- Born: Izzat Allāh Żwāb Jalalabad, Nangarhar Province, Afghanistan
- Occupation: Journalist

= Ezatullah Zawab =

Afghan journalist

Ezatullah Zawab (or ʻIzzat Allāh Żwāb) is a journalist from Jalalabad, Nangarhar Province, Afghanistan.

In 2003 Ezatullah Zawab was selected by the Institute for War and Peace Reporting as a candidate for journalism training.

On September 2, 2005 Ezatullah Zawab was apprehended by local officials.
The Committee to Protect Journalists (CPJ) said:
"Zawab is a staff correspondent for the independent news service Pajhwok Afghan News and editor of the monthly Meena magazine."

CPJ said his apprehension was triggered by article he had published which were regarded as critical of local clerics and local officials.

Ann Cooper, CPJ's Executive Director, wrote:

"We demand the immediate and unconditional release of Ezatullah Zawab.

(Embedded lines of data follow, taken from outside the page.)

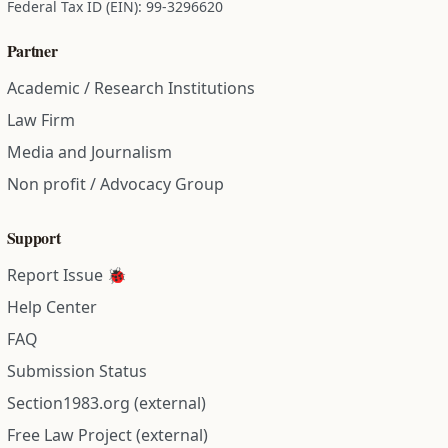
Federal Tax ID (EIN): 99-3296620
Partner
Academic / Research Institutions
Law Firm
Media and Journalism
Non profit / Advocacy Group
Support
Report Issue 🐞
Help Center
FAQ
Submission Status
Section1983.org (external)
Free Law Project (external)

This is a blow to press freedom and sends the wrong message to other reporters in Afghanistan and to the international community."

Ezatullah Zawab was found beaten and unconscious in a ditch a week after his capture.
He reported: "...that unidentified gunmen from Jalalabad picked him up and held him blindfolded in a basement. He was threatened and interrogated before being released."